Unless we change our current emissions trajectory, this is what to expect.
By 2070, the climate over Antarctica (Te Tiri o te Moana) will warm by more than 3℃ above pre-industrial temperatures. The Southern Ocean (Te Moana-tāpokopoko-a-Tāwhaki) will be 2℃ warmer.
As a consequence, more than 45% of summer sea ice will be lost, causing the surface ocean and atmosphere over Antarctica to warm even faster as dark ocean replaces white sea ice, absorbing more solar radiation and re-emitting it as heat. This allows warm, moist air in atmospheric rivers from the tropics to penetrate further south.
This accelerated warming of the Antarctic climate is a phenomenon known as polar amplification.

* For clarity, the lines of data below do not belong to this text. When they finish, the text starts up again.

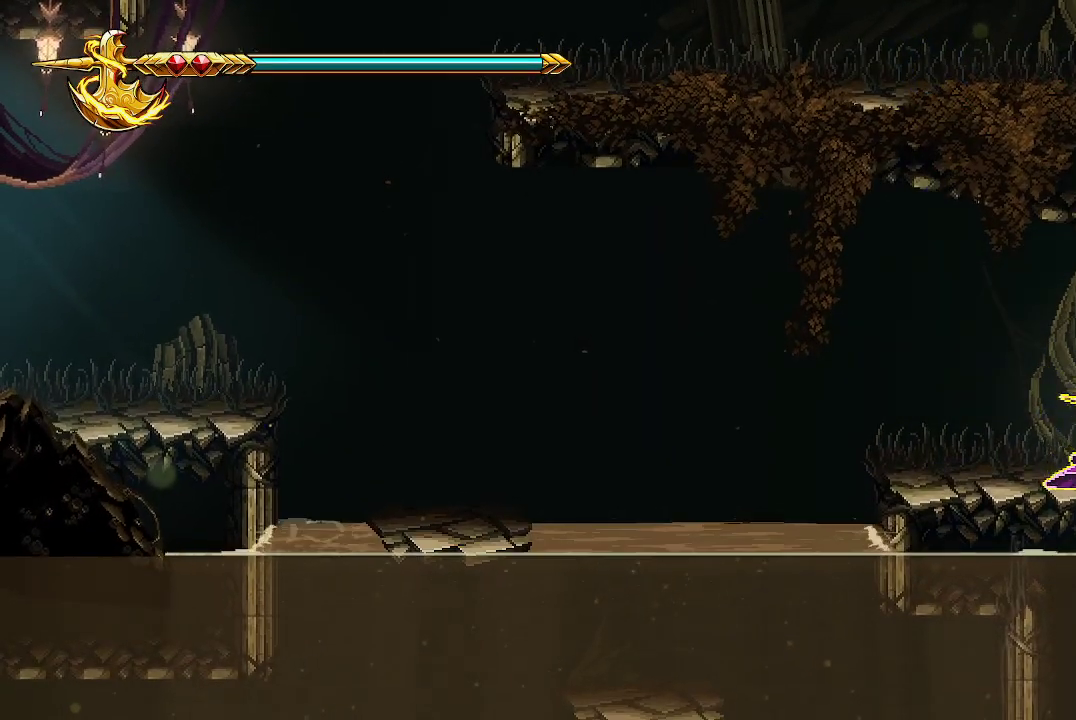
{"buttons": [], "left_stick": "right", "right_stick": "center", "events": [[33, "X", "up"], [100, "X", "down"], [200, "X", "up"], [233, "left_stick", "right"]]}
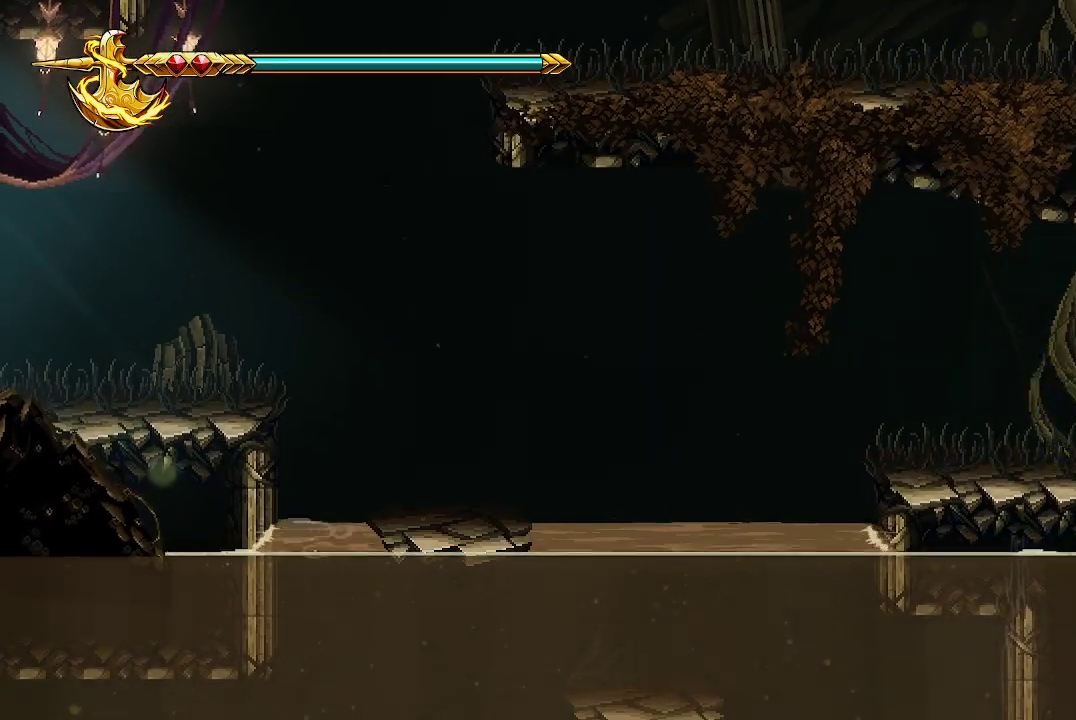
{"buttons": [], "left_stick": "center", "right_stick": "center", "events": [[500, "left_stick", "center"]]}
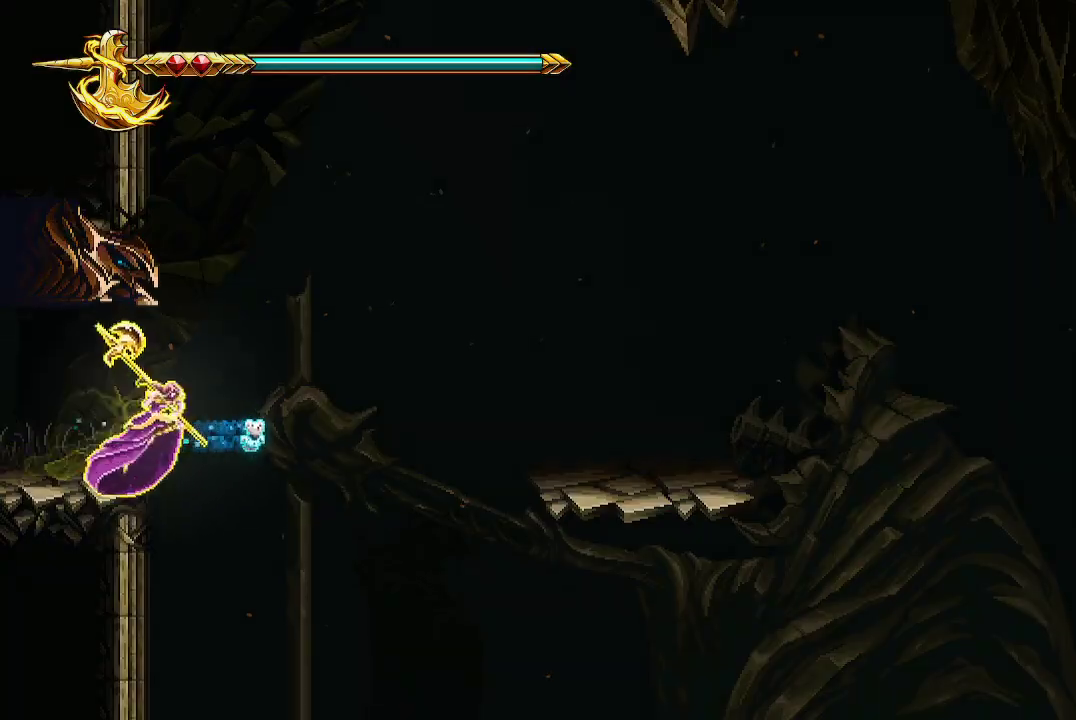
{"buttons": [], "left_stick": "center", "right_stick": "center", "events": []}
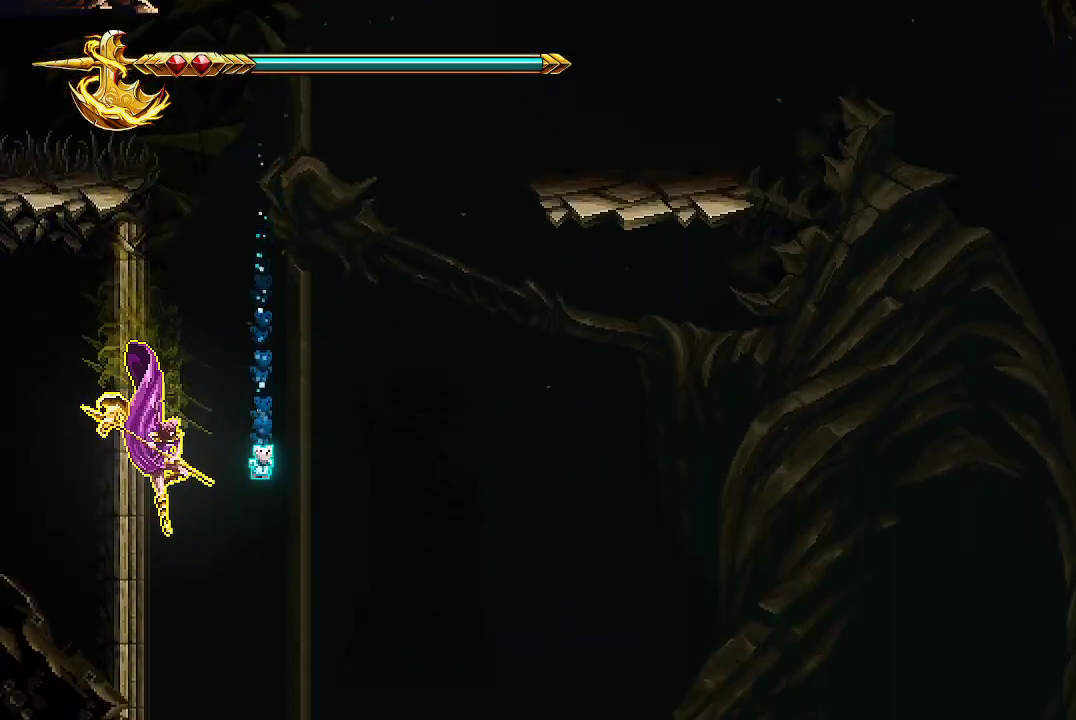
{"buttons": [], "left_stick": "right", "right_stick": "center", "events": [[100, "left_stick", "right"]]}
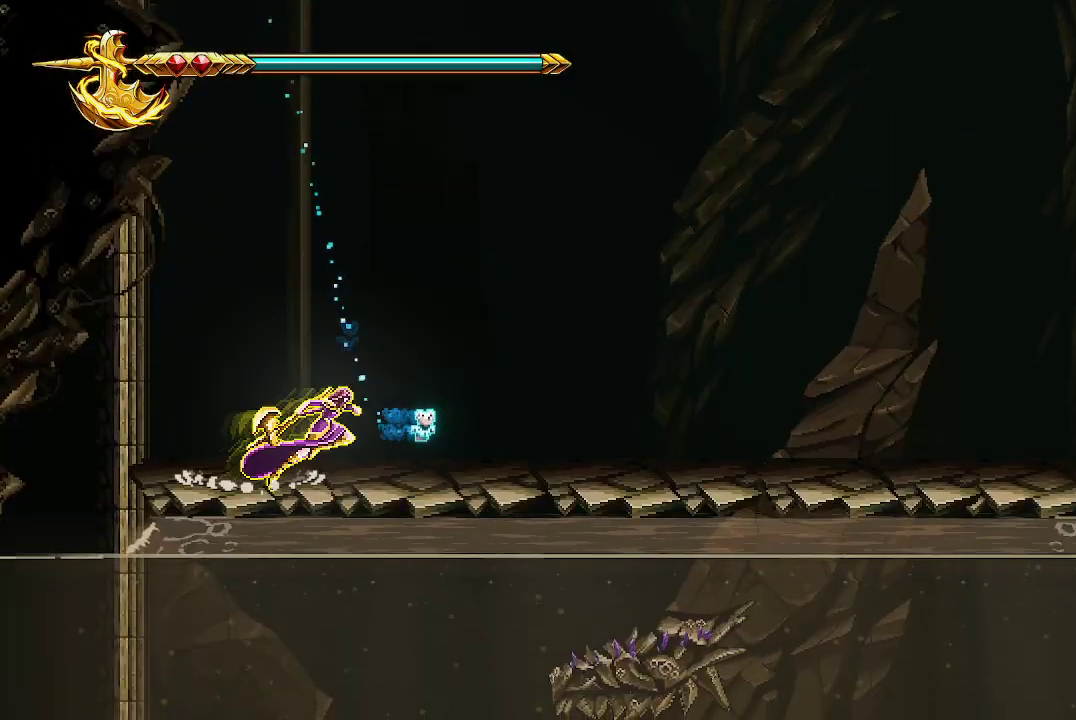
{"buttons": [], "left_stick": "right", "right_stick": "center", "events": []}
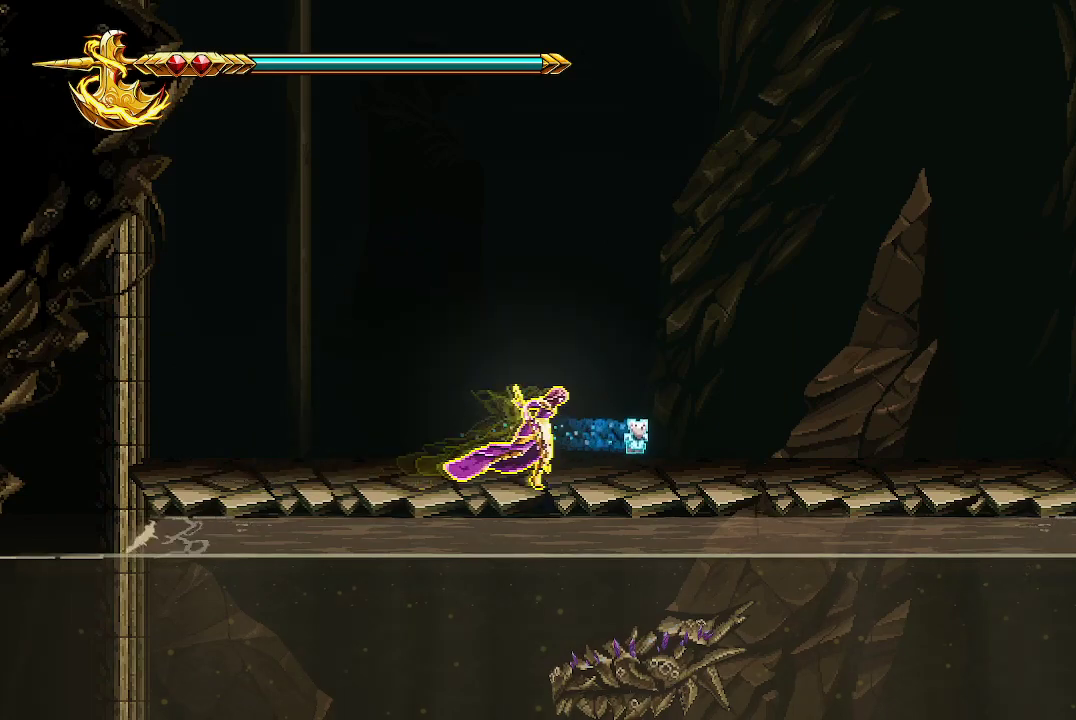
{"buttons": [], "left_stick": "right", "right_stick": "center", "events": []}
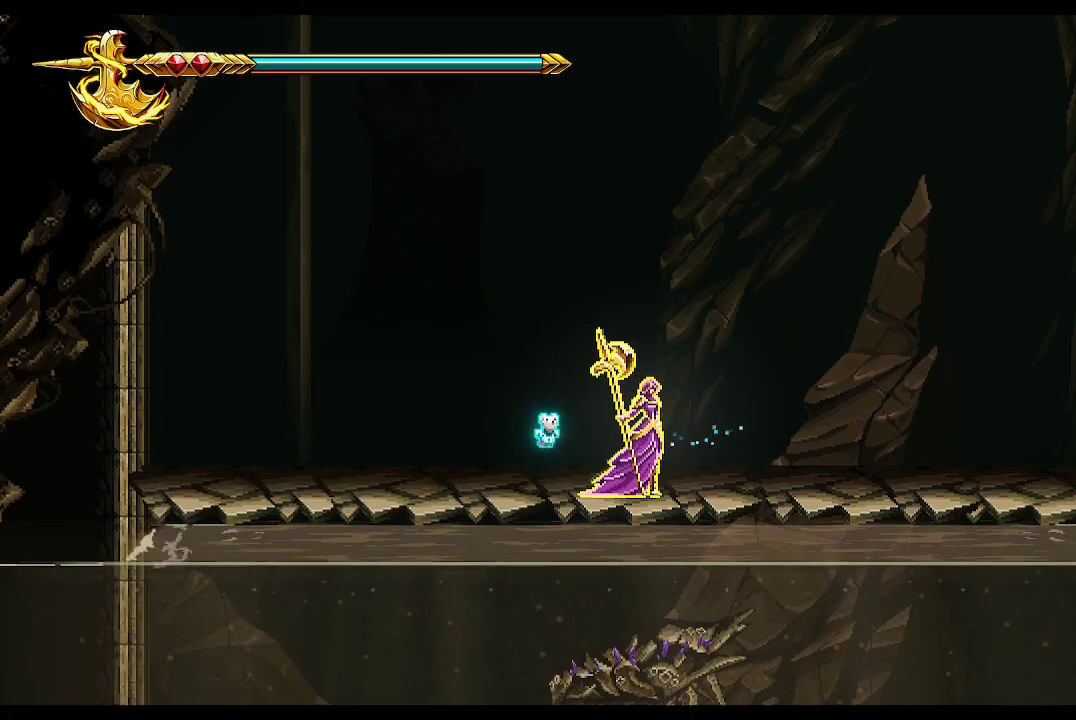
{"buttons": [], "left_stick": "center", "right_stick": "center", "events": [[400, "left_stick", "center"]]}
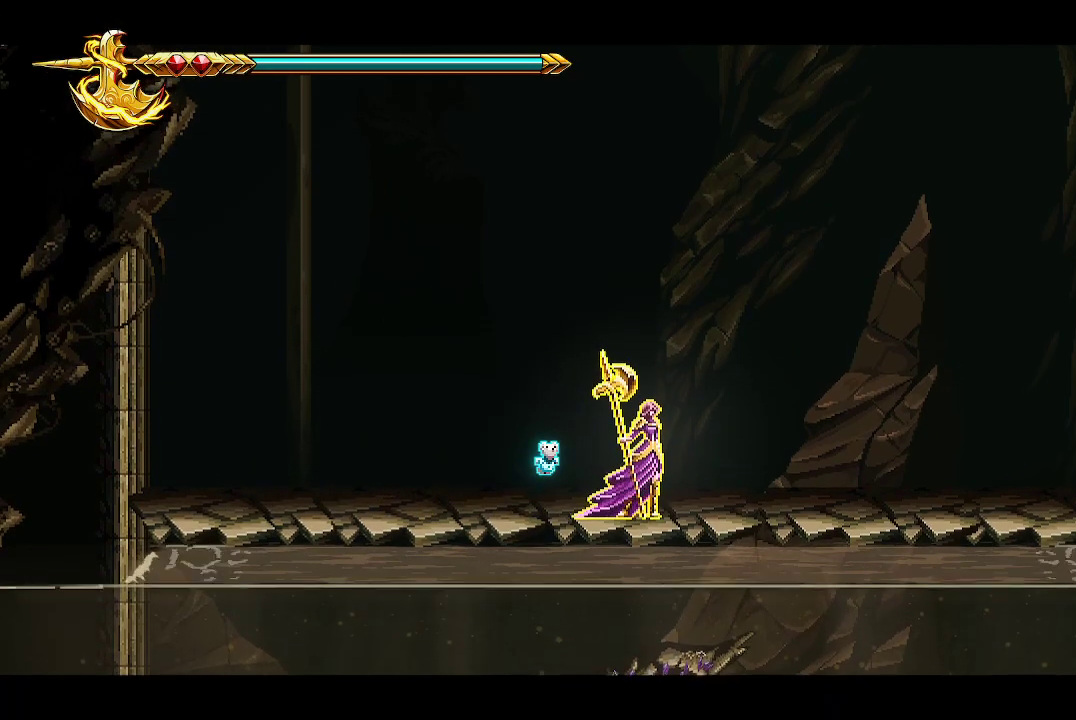
{"buttons": [], "left_stick": "center", "right_stick": "center", "events": []}
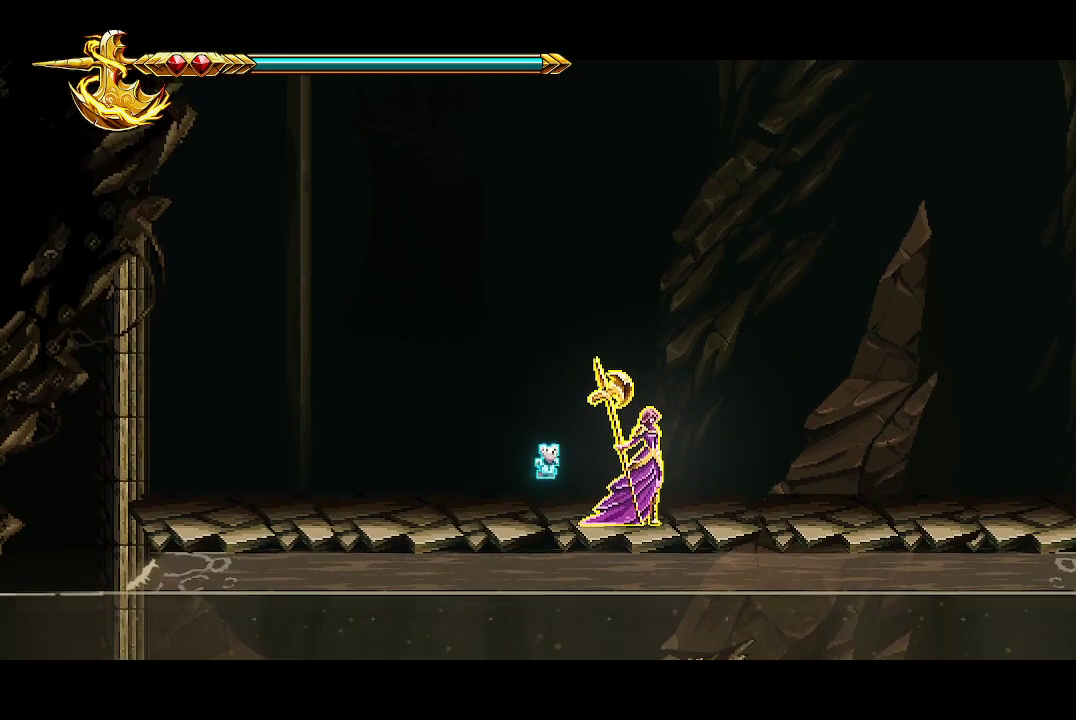
{"buttons": [], "left_stick": "center", "right_stick": "center", "events": []}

This is already happening in the Arctic, which is warming two to three times faster than the global average of 1.2℃, with dramatic consequences for the permanent loss of sea ice and melting of Greenland’s ice sheet.
The Tipping Points.
The warmed waters melt the ice shelves, which are floating tongues of ice that stabilise the Antarctic ice sheet, slowing down the flow of ice into the ocean.
Ice shelves can pass a tipping point when local ocean temperature thresholds are crossed, causing them to thin and float in places where they were once held in place by contact with the seabed. Melting at the surface also weakens ice shelves. In some cases, water on the surface fills up cracks in the ice and can then cause large areas to disintegrate catastrophically.
By 2070, heat in the ocean and atmosphere will have caused many ice shelves to break up into icebergs that will melt and release a quarter of their volume into the ocean as freshwater. By 2100, 50% of ice shelves will be gone. By 2150, all will have melted.
Without ice shelves holding back the ice sheet, glaciers will discharge at an even faster rate under gravity into the ocean. Large parts of the East Antarctic ice sheet and almost the entire West Antarctic ice sheet sit on rock in deep depressions below sea level.
They are vulnerable to an irreversible process called marine ice sheet instability (MISI). As the edges of the ice retreat into the deep basins, driven by the ongoing encroachment of warm ocean waters, the loss of ice becomes self-sustaining at an accelerating rate until it is all gone.
Another positive feedback, called marine ice cliff instability (MICI), means cliffs at the margins of the retreating ice sheet become unstable and topple over, exposing even taller cliffs that collapse under their own weight continuously like dominoes.
If global heating is not held below 2℃, ice-sheet models show global sea-levels will rise at at an accelerating rate up to 3m per century. Future generations will be committed to unstoppable retreat of the Greenland and marine sections of the Antarctic ice sheets, causing as much as 24m of global sea-level rise.
These changes highlight the urgency for immediate and deep cuts to emissions. Antarctica has to remain a stable ice-covered continent to avoid the worst impacts of rising seas.
Programmes around the world, including the Antarctic Science Platform, are prioritising research about future changes to the Antarctic ice sheet. Even if the news is not great, there is still time to act.
We used to believe the worse consequences would be to abandon world coastal cities and move inland. We now know that the warming of deep water currents will change the climate adversely.
I appreciate those who read and recommend climate diaries, commonly treated as side issues that can be kicked down the road for the kids and grandkids to deal with, while we discuss Marjorie Taylor Greene or Tucker Carlson. Competing with diaries on Ukraine, Trump, and MAGA is difficult. So, mahalo.
The Pacific Islands will be the first to experience the nightmare of a warming Antarctica. People will need help and since they contributed zero to the climate crisis, it is the least we can do.